PASSAGE:
============================================================

Les fans de James Bond ont vite été au courant quand la production du 23e James Bond a annoncé que le scénariste Peter Morgan participerait à l’écriture du scénario du prochain film au coté des habituels Neal Purvis et Robert Wade.
Je ne connaissais pas bien les films de cet auteur qui a déjà reçu plusieurs récompenses pour son travail (Golden Globes notamment). J’ai donc cherché à voir certaines des réalisations auxquelles il a participé, et je dois dire que ça m’a plutôt enthousiasmé !
Je n’ai vu que deux des films dont il a été le scénariste : The Queen et Le Dernier Roi d’Écosse. J’ai adoré ces deux histoires de dirigeants de pays. D’une part, la réalisation n’était pas mal du tout, et d’autre part, les acteurs principaux dans ces deux films sont vraiment impressionnants (Helen Mirren en Reine d’Angleterre est vraiment bien dépeinte, et le Tony Blair de Michael Sheen vraiment saisissant et l’interprétation de Forest Whitaker inoubliable).

============================================================

CONSIGNE:
Recopiez mot pour mot le passage, en partant des mots « Les fans de » et en vous arrêtant après « et Robert Wade. ». Les lignes qui viennent ensuite forment un document à part, sans rapport avec le passage.

LIGNES FOURNIES:

============================================================

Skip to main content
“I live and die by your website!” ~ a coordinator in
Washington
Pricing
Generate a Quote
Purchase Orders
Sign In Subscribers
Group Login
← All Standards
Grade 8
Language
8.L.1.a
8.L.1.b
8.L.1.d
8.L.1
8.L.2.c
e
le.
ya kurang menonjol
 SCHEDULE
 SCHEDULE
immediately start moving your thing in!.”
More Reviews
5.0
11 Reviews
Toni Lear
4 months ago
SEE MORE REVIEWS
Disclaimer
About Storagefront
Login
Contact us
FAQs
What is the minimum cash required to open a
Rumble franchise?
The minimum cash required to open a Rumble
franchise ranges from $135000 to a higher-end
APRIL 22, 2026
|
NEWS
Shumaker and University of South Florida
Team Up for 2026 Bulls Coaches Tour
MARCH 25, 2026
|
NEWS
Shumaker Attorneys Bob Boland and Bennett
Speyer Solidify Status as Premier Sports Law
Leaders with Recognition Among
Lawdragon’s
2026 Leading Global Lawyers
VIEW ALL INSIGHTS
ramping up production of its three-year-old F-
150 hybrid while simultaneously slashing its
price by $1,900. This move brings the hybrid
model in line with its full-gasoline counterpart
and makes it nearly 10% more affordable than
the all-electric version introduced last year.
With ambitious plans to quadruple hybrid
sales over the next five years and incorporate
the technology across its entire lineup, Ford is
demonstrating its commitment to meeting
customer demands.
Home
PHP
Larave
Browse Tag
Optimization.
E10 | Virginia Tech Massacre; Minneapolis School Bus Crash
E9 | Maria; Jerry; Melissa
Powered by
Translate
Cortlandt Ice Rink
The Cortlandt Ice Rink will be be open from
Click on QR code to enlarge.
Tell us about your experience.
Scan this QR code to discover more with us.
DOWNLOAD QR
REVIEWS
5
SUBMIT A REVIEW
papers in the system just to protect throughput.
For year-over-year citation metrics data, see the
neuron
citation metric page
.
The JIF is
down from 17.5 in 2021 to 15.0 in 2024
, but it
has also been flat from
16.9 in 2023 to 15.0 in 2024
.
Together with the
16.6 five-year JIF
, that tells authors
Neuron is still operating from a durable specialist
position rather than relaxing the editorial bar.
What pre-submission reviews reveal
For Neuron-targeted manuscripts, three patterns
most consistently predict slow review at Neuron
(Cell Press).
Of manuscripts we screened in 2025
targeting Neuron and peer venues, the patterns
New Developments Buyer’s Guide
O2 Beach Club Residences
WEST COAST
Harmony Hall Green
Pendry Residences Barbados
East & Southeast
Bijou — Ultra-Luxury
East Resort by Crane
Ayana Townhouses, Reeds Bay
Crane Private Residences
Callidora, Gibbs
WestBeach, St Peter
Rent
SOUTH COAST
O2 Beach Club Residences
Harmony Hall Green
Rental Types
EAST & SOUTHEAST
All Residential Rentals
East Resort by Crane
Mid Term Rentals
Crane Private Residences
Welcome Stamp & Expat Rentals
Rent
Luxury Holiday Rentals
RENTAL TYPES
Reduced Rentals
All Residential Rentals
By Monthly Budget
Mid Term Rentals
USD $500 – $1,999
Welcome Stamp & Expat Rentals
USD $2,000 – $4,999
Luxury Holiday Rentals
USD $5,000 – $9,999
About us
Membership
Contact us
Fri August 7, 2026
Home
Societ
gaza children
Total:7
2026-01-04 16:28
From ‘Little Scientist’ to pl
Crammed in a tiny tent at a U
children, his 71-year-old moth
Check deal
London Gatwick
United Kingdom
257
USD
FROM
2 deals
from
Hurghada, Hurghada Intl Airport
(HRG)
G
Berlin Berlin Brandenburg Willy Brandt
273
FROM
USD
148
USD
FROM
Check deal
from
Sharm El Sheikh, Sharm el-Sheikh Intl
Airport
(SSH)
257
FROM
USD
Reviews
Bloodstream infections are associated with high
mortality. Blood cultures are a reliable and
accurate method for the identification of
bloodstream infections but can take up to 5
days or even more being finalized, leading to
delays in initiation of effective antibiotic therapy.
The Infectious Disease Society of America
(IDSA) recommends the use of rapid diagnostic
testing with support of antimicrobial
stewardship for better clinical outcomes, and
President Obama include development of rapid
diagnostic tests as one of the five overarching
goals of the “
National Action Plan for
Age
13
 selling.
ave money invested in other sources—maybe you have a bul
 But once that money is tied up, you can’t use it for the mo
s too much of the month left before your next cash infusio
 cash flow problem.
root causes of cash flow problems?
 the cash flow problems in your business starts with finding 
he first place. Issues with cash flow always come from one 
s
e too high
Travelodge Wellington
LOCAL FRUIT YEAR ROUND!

============================================================

EXERCICE TERMINÉ:
Les fans de James Bond ont vite été au courant quand la production du 23e James Bond a annoncé que le scénariste Peter Morgan participerait à l’écriture du scénario du prochain film au coté des habituels Neal Purvis et Robert Wade.